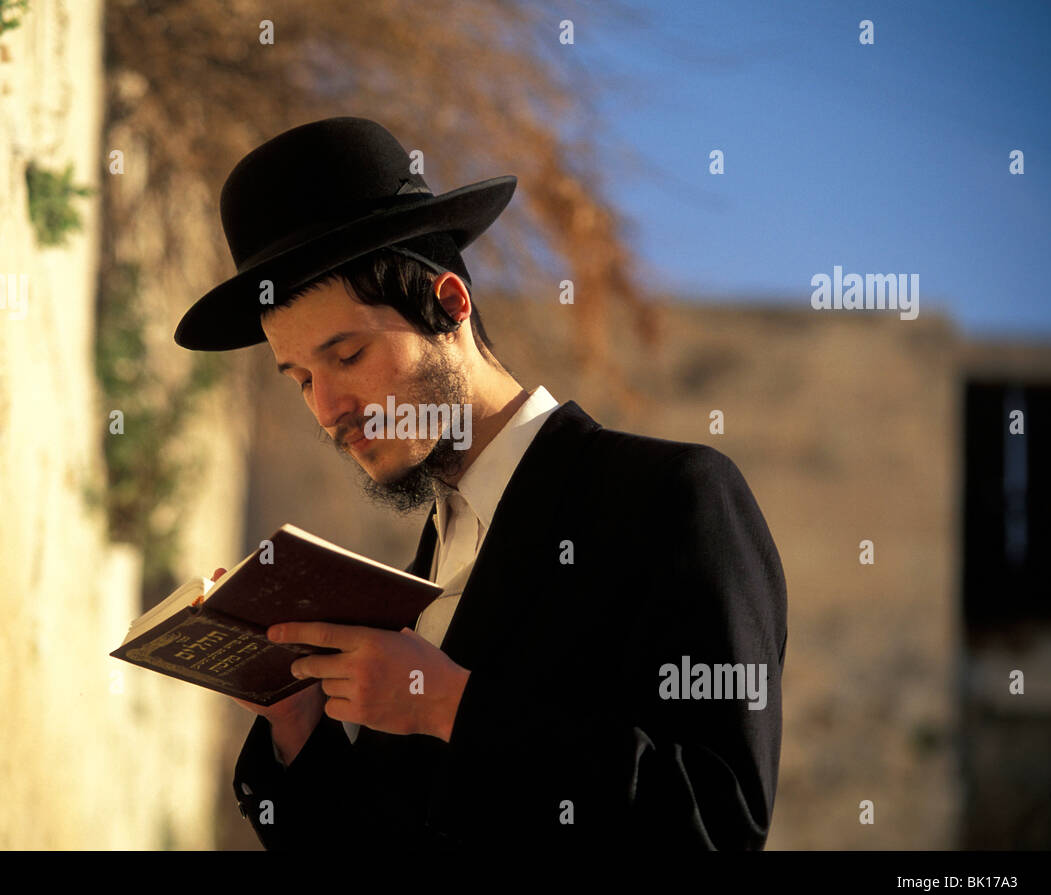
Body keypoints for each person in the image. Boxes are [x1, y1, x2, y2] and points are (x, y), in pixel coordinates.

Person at [175, 116, 787, 849]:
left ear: (449, 306)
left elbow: (719, 824)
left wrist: (452, 706)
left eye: (347, 356)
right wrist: (298, 723)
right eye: (301, 378)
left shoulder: (673, 499)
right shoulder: (408, 589)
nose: (327, 409)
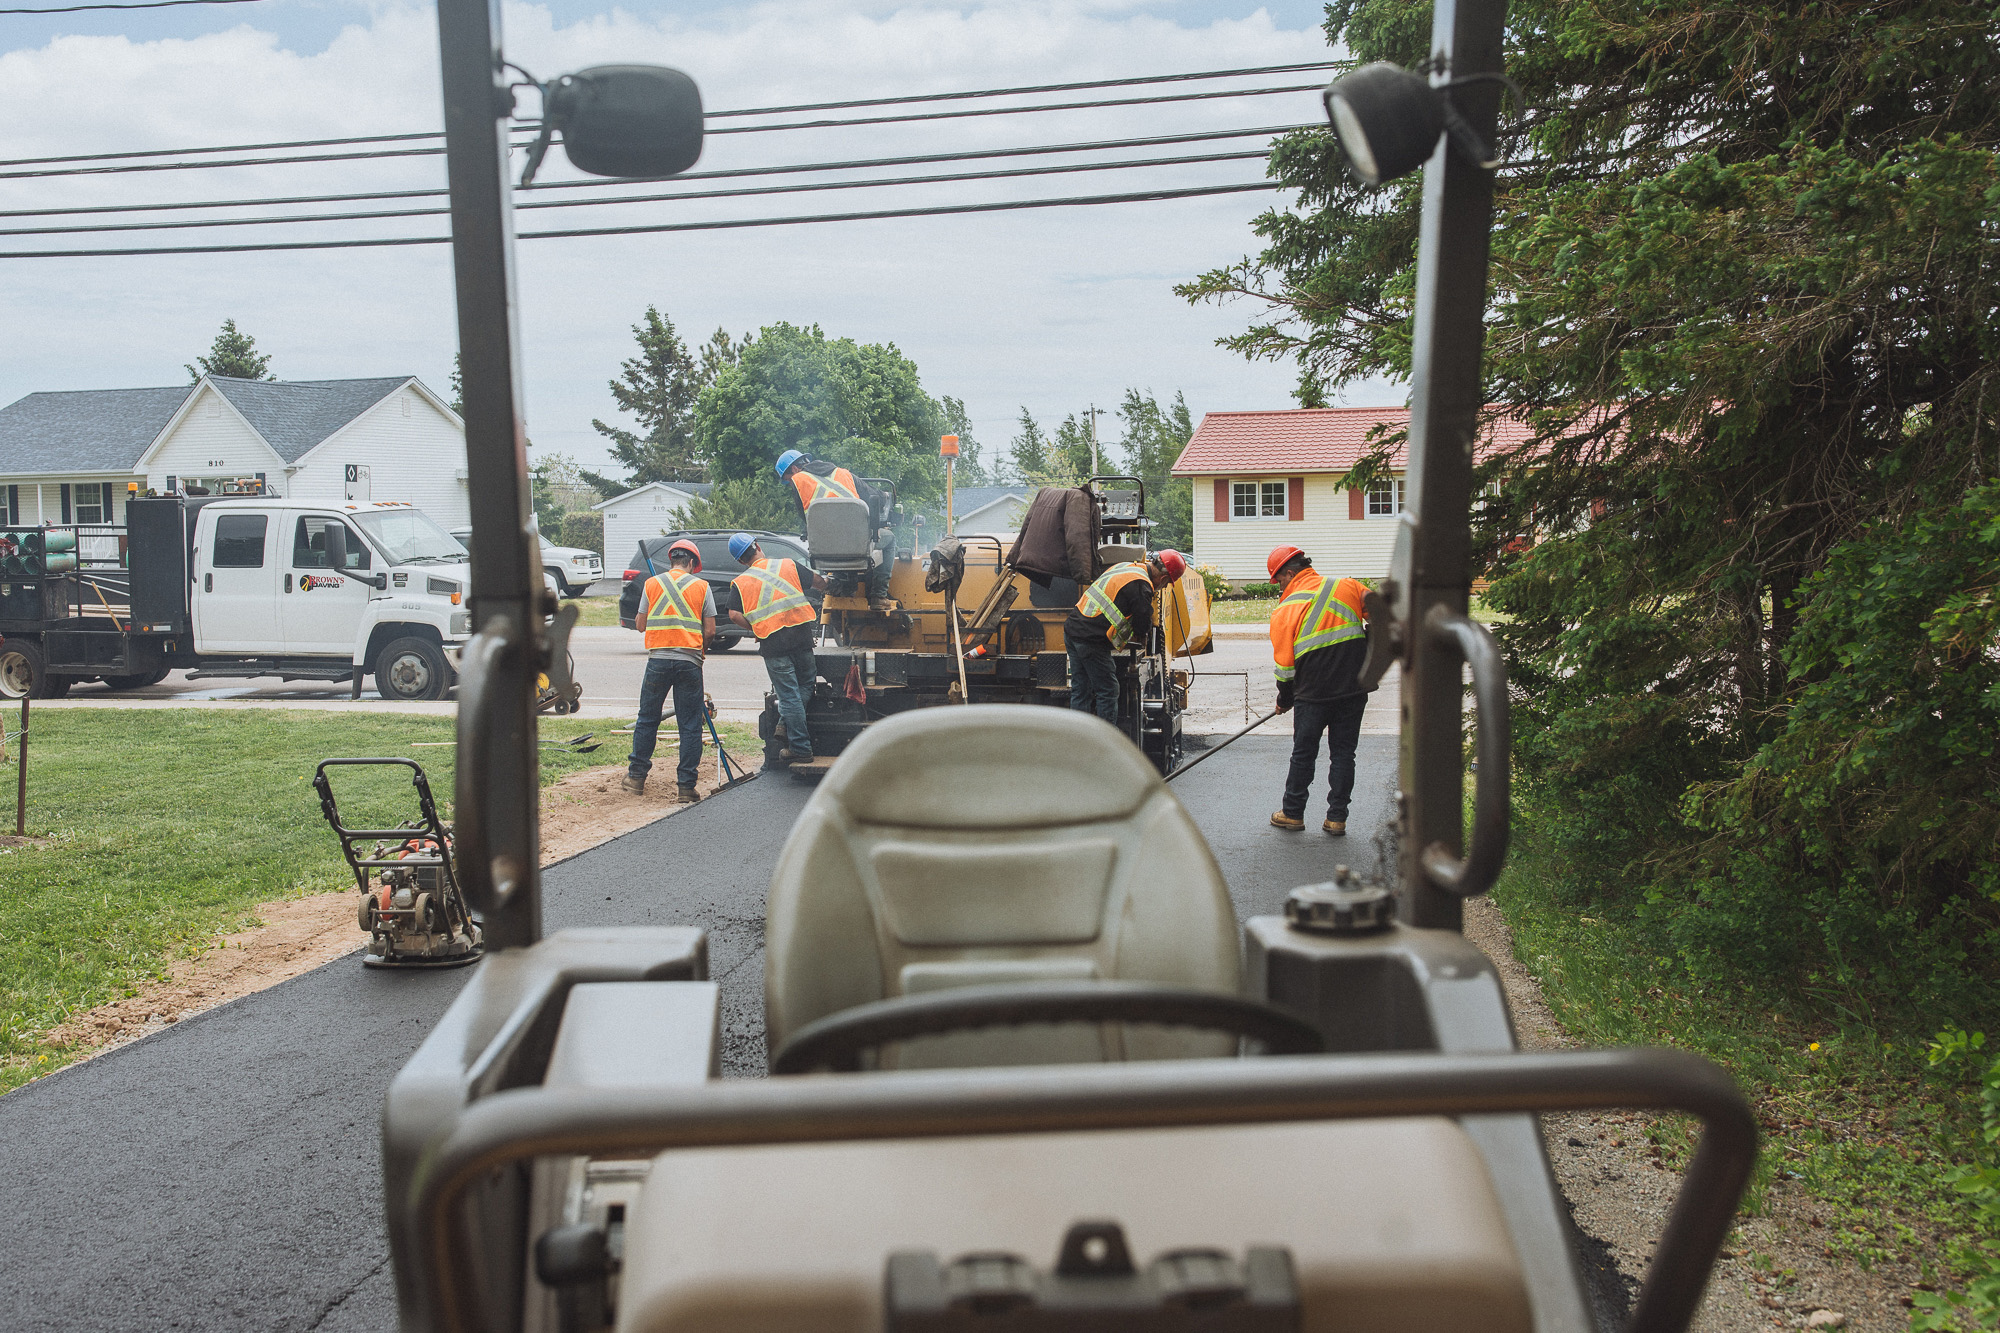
□ □ □ □ □ □ □
**What you have to do:** Using the entries above, work out how many lines contain the string "right". Respond with that number alone.

**Written solution:** 3